As for your question wrt std::string storage: Different implementations do different things. Some allocate some 12 bytes on the stack which is used if the string is 12 bytes or shorter. Longer strings go to the heap. Other implementations always go to the heap. Some are reference counted and with copy-on-write semantics, some not. Please turn to Scott Meyers' Effective STL, Item 15.

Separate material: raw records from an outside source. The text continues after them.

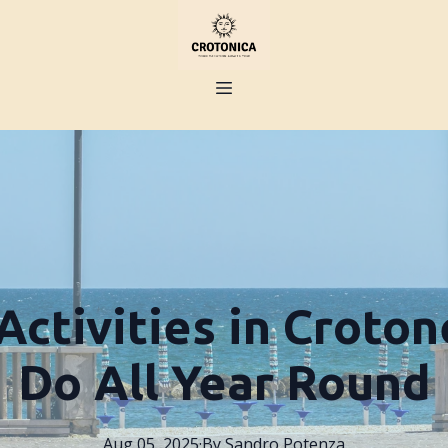
Activities in Croton
Do All Year Round
Aug 05, 2025
·
By
Sandro
Potenza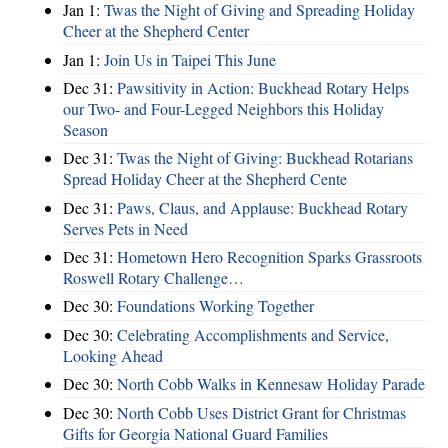
Jan 1:
Twas the Night of Giving and Spreading Holiday
Cheer at the Shepherd Center
Jan 1:
Join Us in Taipei This June
Dec 31:
Pawsitivity in Action: Buckhead Rotary Helps
our Two- and Four-Legged Neighbors this Holiday
Season
Dec 31:
Twas the Night of Giving: Buckhead Rotarians
Spread Holiday Cheer at the Shepherd Cente
Dec 31:
Paws, Claus, and Applause: Buckhead Rotary
Serves Pets in Need
Dec 31:
Hometown Hero Recognition Sparks Grassroots
Roswell Rotary Challenge…
Dec 30:
Foundations Working Together
Dec 30:
Celebrating Accomplishments and Service,
Looking Ahead
Dec 30:
North Cobb Walks in Kennesaw Holiday Parade
Dec 30:
North Cobb Uses District Grant for Christmas
Gifts for Georgia National Guard Families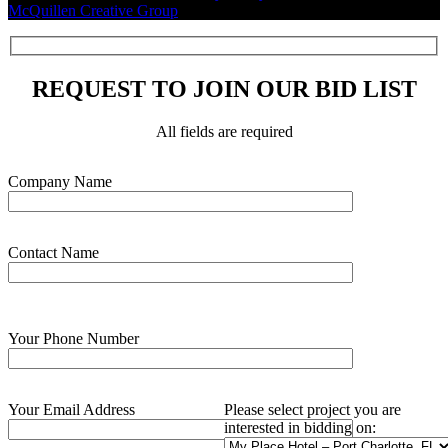
McQuillen Creative Group
.
REQUEST TO JOIN OUR BID LIST
All fields are required
Please leave this field empty.
Company Name
Contact Name
Your Phone Number
Your Email Address
Please select project you are
interested in bidding on: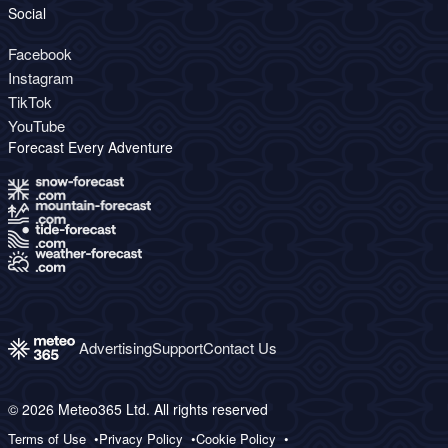
Social
Facebook
Instagram
TikTok
YouTube
Forecast Every Adventure
Advertising
Support
Contact Us
© 2026 Meteo365 Ltd. All rights reserved
Terms of Use
Privacy Policy
Cookie Policy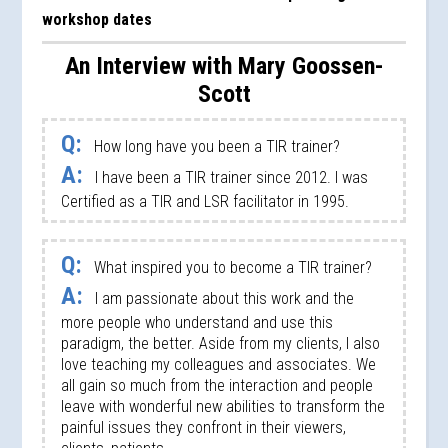
workshop dates
An Interview with Mary Goossen-
Scott
Q:
How long have you been a TIR trainer?
A:
I have been a TIR trainer since 2012. I was
Certified as a TIR and LSR facilitator in 1995.
Q:
What inspired you to become a TIR trainer?
A:
I am passionate about this work and the
more people who understand and use this
paradigm, the better. Aside from my clients, I also
love teaching my colleagues and associates. We
all gain so much from the interaction and people
leave with wonderful new abilities to transform the
painful issues they confront in their viewers,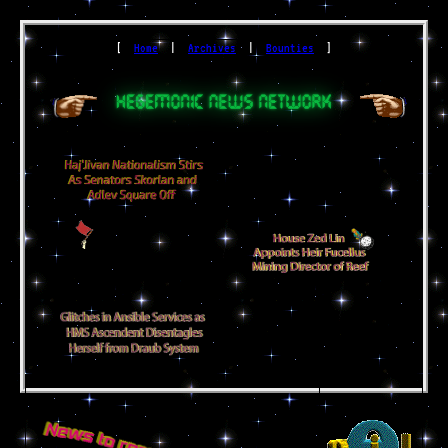
[
Home
|
Archives
|
Bounties
]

至于你的问题wrt std::string storage:不同的实现做不同的事情。有些会在堆栈上分配12个字节,如果字符串是12字节或更短的话,就会使用这个堆栈。更长的字符串进入堆。其他实现总是进入堆。有些是引用计数和写时复制语义,有些不是。请参阅Scott Meyers' s Effective STL,第15项。

#4


1  

gcc STL has private memory pool for containers and strings. You can turn this off ; look in valgrind FAQ

gcc STL为容器和字符串提供私有内存池。你可以把它关掉;看看valgrind常见问题解答

http://valgrind.org/docs/manual/faq.html#faq.reports

http://valgrind.org/docs/manual/faq.html faq.reports

#5


1  

I would avoid using exit() I see no real reason to use that call. Not sure if it will cause the process to stop instantly without cleaning up the memory first although valgrind does still appear to run.

我将避免使用exit(),我没有看到使用这个调用的真正原因。不确定它是否会导致进程立即停止,而不首先清理内存,尽管valgrind仍然运行。